### ASSIGNMENT
Please report how many lines in the records below contain "kriz". Reply with the number alone.

[Stored data]
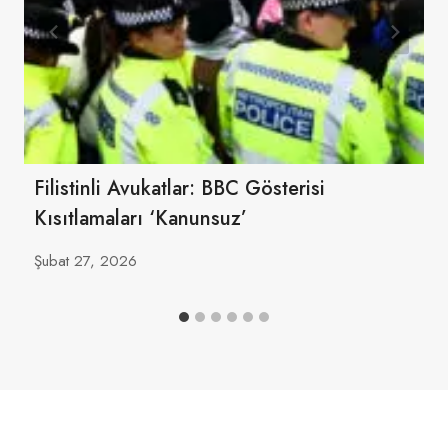
Filistinli Avukatlar: BBC Gösterisi
Kısıtlamaları ‘Kanunsuz’
Şubat 27, 2026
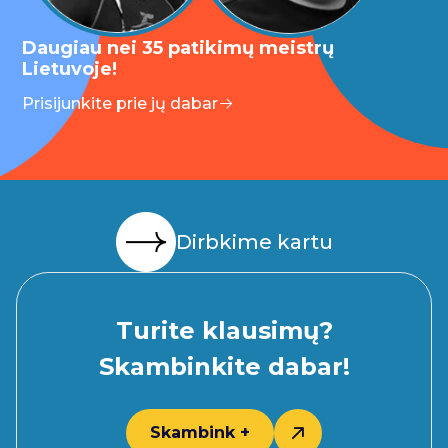
Daugiau nei 35 patikimų meistrų
Lietuvoje!
Prisijunkite prie jų dabar
Dirbkime kartu
Turite klausimų?
Skambinkite dabar!
Skambink +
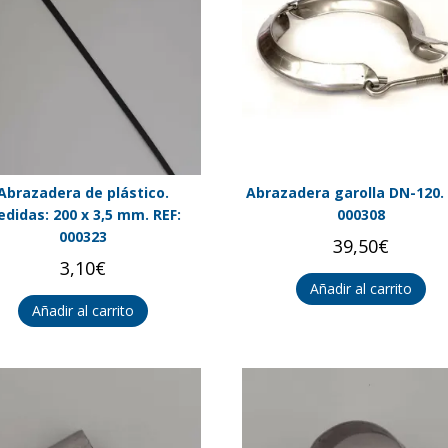
Abrazadera de plástico.
Abrazadera garolla DN-120. 
didas: 200 x 3,5 mm. REF:
000308
000323
39,50
€
3,10
€
Añadir al carrito
Añadir al carrito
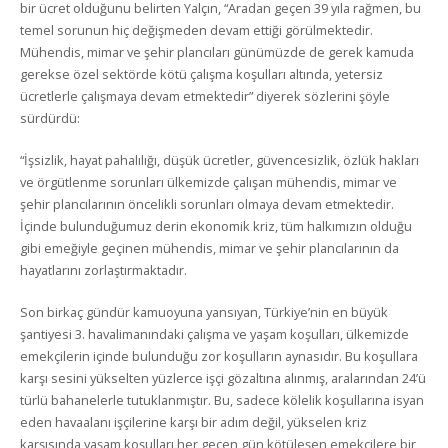
bir ücret olduğunu belirten Yalçın, “Aradan geçen 39 yıla rağmen, bu
temel sorunun hiç değişmeden devam ettiği görülmektedir.
Mühendis, mimar ve şehir plancıları günümüzde de gerek kamuda
gerekse özel sektörde kötü çalışma koşulları altında, yetersiz
ücretlerle çalışmaya devam etmektedir” diyerek sözlerini şöyle
sürdürdü:
“İşsizlik, hayat pahalılığı, düşük ücretler, güvencesizlik, özlük hakları
ve örgütlenme sorunları ülkemizde çalışan mühendis, mimar ve
şehir plancılarının öncelikli sorunları olmaya devam etmektedir.
İçinde bulunduğumuz derin ekonomik kriz, tüm halkımızın olduğu
gibi emeğiyle geçinen mühendis, mimar ve şehir plancılarının da
hayatlarını zorlaştırmaktadır.
Son birkaç gündür kamuoyuna yansıyan, Türkiye’nin en büyük
şantiyesi 3. havalimanındaki çalışma ve yaşam koşulları, ülkemizde
emekçilerin içinde bulunduğu zor koşulların aynasıdır. Bu koşullara
karşı sesini yükselten yüzlerce işçi gözaltına alınmış, aralarından 24’ü
türlü bahanelerle tutuklanmıştır. Bu, sadece kölelik koşullarına isyan
eden havaalanı işçilerine karşı bir adım değil, yükselen kriz
karşısında yaşam koşulları her geçen gün kötüleşen emekçilere bir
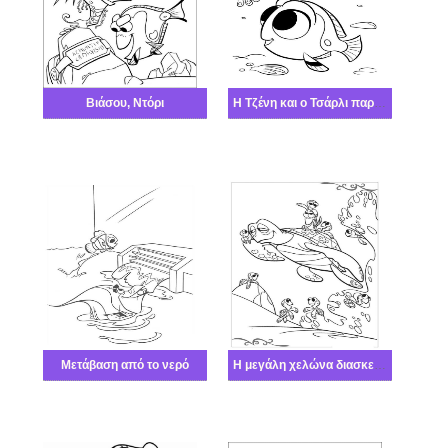
Βιάσου, Ντόρι
Η Τζένη και ο Τσάρλι παρακολουθούν την Ντόρι
Μετάβαση από το νερό
Η μεγάλη χελώνα διασκεδάζει τις χελώνες και τα ψάρια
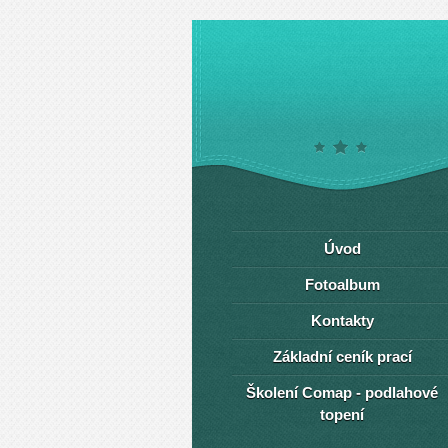
Úvod
Fotoalbum
Kontakty
Základní ceník prací
Školení Comap - podlahové
topení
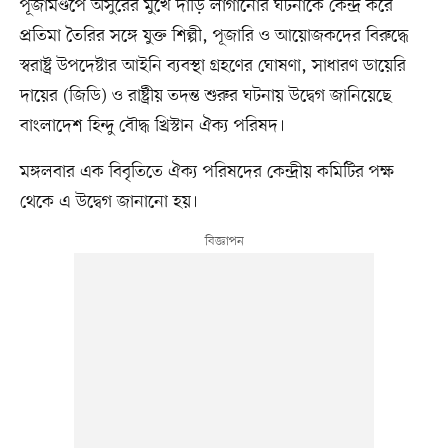
পূজামণ্ডপে অসুরের মুখে দাড়ি লাগানোর ঘটনাকে কেন্দ্র করে
প্রতিমা তৈরির সঙ্গে যুক্ত শিল্পী, পূজারি ও আয়োজকদের বিরুদ্ধে
স্বরাষ্ট্র উপদেষ্টার আইনি ব্যবস্থা গ্রহণের ঘোষণা, সাধারণ ডায়েরি
দায়ের (জিডি) ও রাষ্ট্রীয় তদন্ত শুরুর ঘটনায় উদ্বেগ জানিয়েছে
বাংলাদেশ হিন্দু বৌদ্ধ খ্রিস্টান ঐক্য পরিষদ।
মঙ্গলবার এক বিবৃতিতে ঐক্য পরিষদের কেন্দ্রীয় কমিটির পক্ষ
থেকে এ উদ্বেগ জানানো হয়।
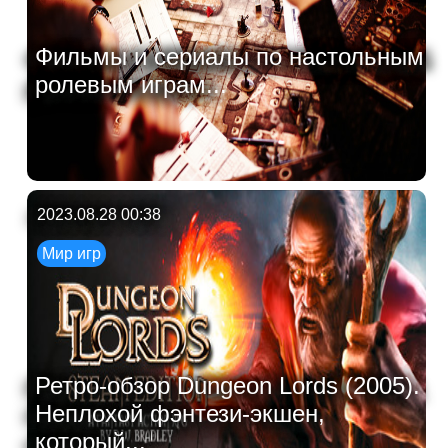
Фильмы и сериалы по настольным
ролевым играм...
2023.08.28 00:38
Мир игр
Ретро-обзор Dungeon Lords (2005).
Неплохой фэнтези-экшен,
который...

### REPLY
2